**Task statement:**
Don't include any picture when you restate the data word for word.

**The data:**
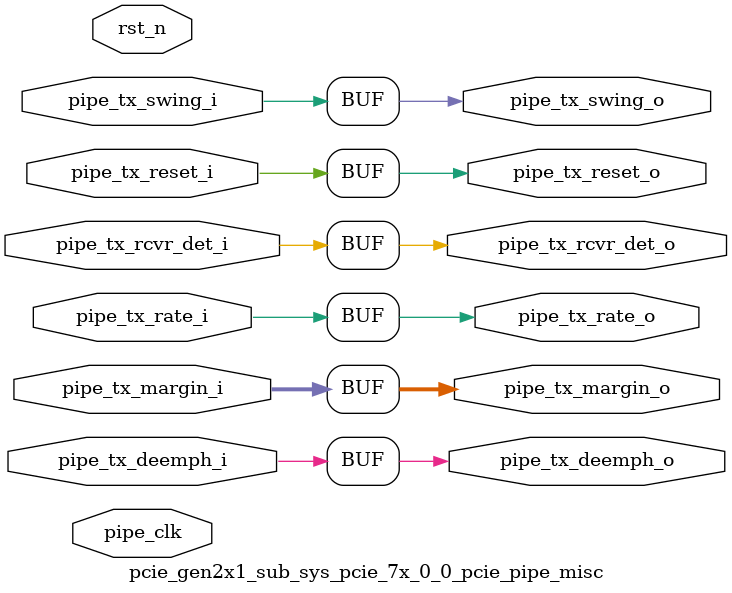
<source format=v>

`timescale 1ps/1ps

(* DowngradeIPIdentifiedWarnings = "yes" *)
module pcie_gen2x1_sub_sys_pcie_7x_0_0_pcie_pipe_misc #
(
    parameter        PIPE_PIPELINE_STAGES = 0,    // 0 - 0 stages, 1 - 1 stage, 2 - 2 stages
    parameter TCQ  = 1 // synthesis warning solved: parameter declaration becomes local
)
(

    input   wire        pipe_tx_rcvr_det_i       ,     // PIPE Tx Receiver Detect
    input   wire        pipe_tx_reset_i          ,     // PIPE Tx Reset
    input   wire        pipe_tx_rate_i           ,     // PIPE Tx Rate
    input   wire        pipe_tx_deemph_i         ,     // PIPE Tx Deemphasis
    input   wire [2:0]  pipe_tx_margin_i         ,     // PIPE Tx Margin
    input   wire        pipe_tx_swing_i          ,     // PIPE Tx Swing

    output  wire        pipe_tx_rcvr_det_o       ,     // Pipelined PIPE Tx Receiver Detect
    output  wire        pipe_tx_reset_o          ,     // Pipelined PIPE Tx Reset
    output  wire        pipe_tx_rate_o           ,     // Pipelined PIPE Tx Rate
    output  wire        pipe_tx_deemph_o         ,     // Pipelined PIPE Tx Deemphasis
    output  wire [2:0]  pipe_tx_margin_o         ,     // Pipelined PIPE Tx Margin
    output  wire        pipe_tx_swing_o          ,     // Pipelined PIPE Tx Swing

    input   wire        pipe_clk                ,      // PIPE Clock
    input   wire        rst_n                          // Reset
);

//******************************************************************//
// Reality check.                                                   //
//******************************************************************//

//    parameter TCQ  = 1;      // clock to out delay model

    generate

    if (PIPE_PIPELINE_STAGES == 0) begin : pipe_stages_0

        assign pipe_tx_rcvr_det_o = pipe_tx_rcvr_det_i;
        assign pipe_tx_reset_o  = pipe_tx_reset_i;
        assign pipe_tx_rate_o = pipe_tx_rate_i;
        assign pipe_tx_deemph_o = pipe_tx_deemph_i;
        assign pipe_tx_margin_o = pipe_tx_margin_i;
        assign pipe_tx_swing_o = pipe_tx_swing_i;

    end // if (PIPE_PIPELINE_STAGES == 0)
    else if (PIPE_PIPELINE_STAGES == 1) begin : pipe_stages_1

    reg                pipe_tx_rcvr_det_q       ;
    reg                pipe_tx_reset_q          ;
    reg                pipe_tx_rate_q           ;
    reg                pipe_tx_deemph_q         ;
    reg [2:0]          pipe_tx_margin_q         ;
    reg                pipe_tx_swing_q          ;

        always @(posedge pipe_clk) begin

        if (rst_n)
        begin

            pipe_tx_rcvr_det_q <= #TCQ 0;
            pipe_tx_reset_q  <= #TCQ 1'b1;
            pipe_tx_rate_q <= #TCQ 0;
            pipe_tx_deemph_q <= #TCQ 1'b1;
            pipe_tx_margin_q <= #TCQ 0;
            pipe_tx_swing_q <= #TCQ 0;

        end
        else
        begin

            pipe_tx_rcvr_det_q <= #TCQ pipe_tx_rcvr_det_i;
            pipe_tx_reset_q  <= #TCQ pipe_tx_reset_i;
            pipe_tx_rate_q <= #TCQ pipe_tx_rate_i;
            pipe_tx_deemph_q <= #TCQ pipe_tx_deemph_i;
            pipe_tx_margin_q <= #TCQ pipe_tx_margin_i;
            pipe_tx_swing_q <= #TCQ pipe_tx_swing_i;

          end

        end

        assign pipe_tx_rcvr_det_o = pipe_tx_rcvr_det_q;
        assign pipe_tx_reset_o  = pipe_tx_reset_q;
        assign pipe_tx_rate_o = pipe_tx_rate_q;
        assign pipe_tx_deemph_o = pipe_tx_deemph_q;
        assign pipe_tx_margin_o = pipe_tx_margin_q;
        assign pipe_tx_swing_o = pipe_tx_swing_q;

    end // if (PIPE_PIPELINE_STAGES == 1)
    else if (PIPE_PIPELINE_STAGES == 2) begin : pipe_stages_2

    reg                pipe_tx_rcvr_det_q       ;
    reg                pipe_tx_reset_q          ;
    reg                pipe_tx_rate_q           ;
    reg                pipe_tx_deemph_q         ;
    reg [2:0]          pipe_tx_margin_q         ;
    reg                pipe_tx_swing_q          ;

    reg                pipe_tx_rcvr_det_qq      ;
    reg                pipe_tx_reset_qq         ;
    reg                pipe_tx_rate_qq          ;
    reg                pipe_tx_deemph_qq        ;
    reg [2:0]          pipe_tx_margin_qq        ;
    reg                pipe_tx_swing_qq         ;

        always @(posedge pipe_clk) begin

        if (rst_n)
        begin

            pipe_tx_rcvr_det_q <= #TCQ 0;
            pipe_tx_reset_q  <= #TCQ 1'b1;
            pipe_tx_rate_q <= #TCQ 0;
            pipe_tx_deemph_q <= #TCQ 1'b1;
            pipe_tx_margin_q <= #TCQ 0;
            pipe_tx_swing_q <= #TCQ 0;

            pipe_tx_rcvr_det_qq <= #TCQ 0;
            pipe_tx_reset_qq  <= #TCQ 1'b1;
            pipe_tx_rate_qq <= #TCQ 0;
            pipe_tx_deemph_qq <= #TCQ 1'b1;
            pipe_tx_margin_qq <= #TCQ 0;
            pipe_tx_swing_qq <= #TCQ 0;

        end
        else
        begin

            pipe_tx_rcvr_det_q <= #TCQ pipe_tx_rcvr_det_i;
            pipe_tx_reset_q  <= #TCQ pipe_tx_reset_i;
            pipe_tx_rate_q <= #TCQ pipe_tx_rate_i;
            pipe_tx_deemph_q <= #TCQ pipe_tx_deemph_i;
            pipe_tx_margin_q <= #TCQ pipe_tx_margin_i;
            pipe_tx_swing_q <= #TCQ pipe_tx_swing_i;

            pipe_tx_rcvr_det_qq <= #TCQ pipe_tx_rcvr_det_q;
            pipe_tx_reset_qq  <= #TCQ pipe_tx_reset_q;
            pipe_tx_rate_qq <= #TCQ pipe_tx_rate_q;
            pipe_tx_deemph_qq <= #TCQ pipe_tx_deemph_q;
            pipe_tx_margin_qq <= #TCQ pipe_tx_margin_q;
            pipe_tx_swing_qq <= #TCQ pipe_tx_swing_q;

          end

        end

        assign pipe_tx_rcvr_det_o = pipe_tx_rcvr_det_qq;
        assign pipe_tx_reset_o  = pipe_tx_reset_qq;
        assign pipe_tx_rate_o = pipe_tx_rate_qq;
        assign pipe_tx_deemph_o = pipe_tx_deemph_qq;
        assign pipe_tx_margin_o = pipe_tx_margin_qq;
        assign pipe_tx_swing_o = pipe_tx_swing_qq;

    end // if (PIPE_PIPELINE_STAGES == 2)

    endgenerate

endmodule


</source>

**Answer space:**
<source format=v>

`timescale 1ps/1ps

(* DowngradeIPIdentifiedWarnings = "yes" *)
module pcie_gen2x1_sub_sys_pcie_7x_0_0_pcie_pipe_misc #
(
    parameter        PIPE_PIPELINE_STAGES = 0,    // 0 - 0 stages, 1 - 1 stage, 2 - 2 stages
    parameter TCQ  = 1 // synthesis warning solved: parameter declaration becomes local
)
(

    input   wire        pipe_tx_rcvr_det_i       ,     // PIPE Tx Receiver Detect
    input   wire        pipe_tx_reset_i          ,     // PIPE Tx Reset
    input   wire        pipe_tx_rate_i           ,     // PIPE Tx Rate
    input   wire        pipe_tx_deemph_i         ,     // PIPE Tx Deemphasis
    input   wire [2:0]  pipe_tx_margin_i         ,     // PIPE Tx Margin
    input   wire        pipe_tx_swing_i          ,     // PIPE Tx Swing

    output  wire        pipe_tx_rcvr_det_o       ,     // Pipelined PIPE Tx Receiver Detect
    output  wire        pipe_tx_reset_o          ,     // Pipelined PIPE Tx Reset
    output  wire        pipe_tx_rate_o           ,     // Pipelined PIPE Tx Rate
    output  wire        pipe_tx_deemph_o         ,     // Pipelined PIPE Tx Deemphasis
    output  wire [2:0]  pipe_tx_margin_o         ,     // Pipelined PIPE Tx Margin
    output  wire        pipe_tx_swing_o          ,     // Pipelined PIPE Tx Swing

    input   wire        pipe_clk                ,      // PIPE Clock
    input   wire        rst_n                          // Reset
);

//******************************************************************//
// Reality check.                                                   //
//******************************************************************//

//    parameter TCQ  = 1;      // clock to out delay model

    generate

    if (PIPE_PIPELINE_STAGES == 0) begin : pipe_stages_0

        assign pipe_tx_rcvr_det_o = pipe_tx_rcvr_det_i;
        assign pipe_tx_reset_o  = pipe_tx_reset_i;
        assign pipe_tx_rate_o = pipe_tx_rate_i;
        assign pipe_tx_deemph_o = pipe_tx_deemph_i;
        assign pipe_tx_margin_o = pipe_tx_margin_i;
        assign pipe_tx_swing_o = pipe_tx_swing_i;

    end // if (PIPE_PIPELINE_STAGES == 0)
    else if (PIPE_PIPELINE_STAGES == 1) begin : pipe_stages_1

    reg                pipe_tx_rcvr_det_q       ;
    reg                pipe_tx_reset_q          ;
    reg                pipe_tx_rate_q           ;
    reg                pipe_tx_deemph_q         ;
    reg [2:0]          pipe_tx_margin_q         ;
    reg                pipe_tx_swing_q          ;

        always @(posedge pipe_clk) begin

        if (rst_n)
        begin

            pipe_tx_rcvr_det_q <= #TCQ 0;
            pipe_tx_reset_q  <= #TCQ 1'b1;
            pipe_tx_rate_q <= #TCQ 0;
            pipe_tx_deemph_q <= #TCQ 1'b1;
            pipe_tx_margin_q <= #TCQ 0;
            pipe_tx_swing_q <= #TCQ 0;

        end
        else
        begin

            pipe_tx_rcvr_det_q <= #TCQ pipe_tx_rcvr_det_i;
            pipe_tx_reset_q  <= #TCQ pipe_tx_reset_i;
            pipe_tx_rate_q <= #TCQ pipe_tx_rate_i;
            pipe_tx_deemph_q <= #TCQ pipe_tx_deemph_i;
            pipe_tx_margin_q <= #TCQ pipe_tx_margin_i;
            pipe_tx_swing_q <= #TCQ pipe_tx_swing_i;

          end

        end

        assign pipe_tx_rcvr_det_o = pipe_tx_rcvr_det_q;
        assign pipe_tx_reset_o  = pipe_tx_reset_q;
        assign pipe_tx_rate_o = pipe_tx_rate_q;
        assign pipe_tx_deemph_o = pipe_tx_deemph_q;
        assign pipe_tx_margin_o = pipe_tx_margin_q;
        assign pipe_tx_swing_o = pipe_tx_swing_q;

    end // if (PIPE_PIPELINE_STAGES == 1)
    else if (PIPE_PIPELINE_STAGES == 2) begin : pipe_stages_2

    reg                pipe_tx_rcvr_det_q       ;
    reg                pipe_tx_reset_q          ;
    reg                pipe_tx_rate_q           ;
    reg                pipe_tx_deemph_q         ;
    reg [2:0]          pipe_tx_margin_q         ;
    reg                pipe_tx_swing_q          ;

    reg                pipe_tx_rcvr_det_qq      ;
    reg                pipe_tx_reset_qq         ;
    reg                pipe_tx_rate_qq          ;
    reg                pipe_tx_deemph_qq        ;
    reg [2:0]          pipe_tx_margin_qq        ;
    reg                pipe_tx_swing_qq         ;

        always @(posedge pipe_clk) begin

        if (rst_n)
        begin

            pipe_tx_rcvr_det_q <= #TCQ 0;
            pipe_tx_reset_q  <= #TCQ 1'b1;
            pipe_tx_rate_q <= #TCQ 0;
            pipe_tx_deemph_q <= #TCQ 1'b1;
            pipe_tx_margin_q <= #TCQ 0;
            pipe_tx_swing_q <= #TCQ 0;

            pipe_tx_rcvr_det_qq <= #TCQ 0;
            pipe_tx_reset_qq  <= #TCQ 1'b1;
            pipe_tx_rate_qq <= #TCQ 0;
            pipe_tx_deemph_qq <= #TCQ 1'b1;
            pipe_tx_margin_qq <= #TCQ 0;
            pipe_tx_swing_qq <= #TCQ 0;

        end
        else
        begin

            pipe_tx_rcvr_det_q <= #TCQ pipe_tx_rcvr_det_i;
            pipe_tx_reset_q  <= #TCQ pipe_tx_reset_i;
            pipe_tx_rate_q <= #TCQ pipe_tx_rate_i;
            pipe_tx_deemph_q <= #TCQ pipe_tx_deemph_i;
            pipe_tx_margin_q <= #TCQ pipe_tx_margin_i;
            pipe_tx_swing_q <= #TCQ pipe_tx_swing_i;

            pipe_tx_rcvr_det_qq <= #TCQ pipe_tx_rcvr_det_q;
            pipe_tx_reset_qq  <= #TCQ pipe_tx_reset_q;
            pipe_tx_rate_qq <= #TCQ pipe_tx_rate_q;
            pipe_tx_deemph_qq <= #TCQ pipe_tx_deemph_q;
            pipe_tx_margin_qq <= #TCQ pipe_tx_margin_q;
            pipe_tx_swing_qq <= #TCQ pipe_tx_swing_q;

          end

        end

        assign pipe_tx_rcvr_det_o = pipe_tx_rcvr_det_qq;
        assign pipe_tx_reset_o  = pipe_tx_reset_qq;
        assign pipe_tx_rate_o = pipe_tx_rate_qq;
        assign pipe_tx_deemph_o = pipe_tx_deemph_qq;
        assign pipe_tx_margin_o = pipe_tx_margin_qq;
        assign pipe_tx_swing_o = pipe_tx_swing_qq;

    end // if (PIPE_PIPELINE_STAGES == 2)

    endgenerate

endmodule


</source>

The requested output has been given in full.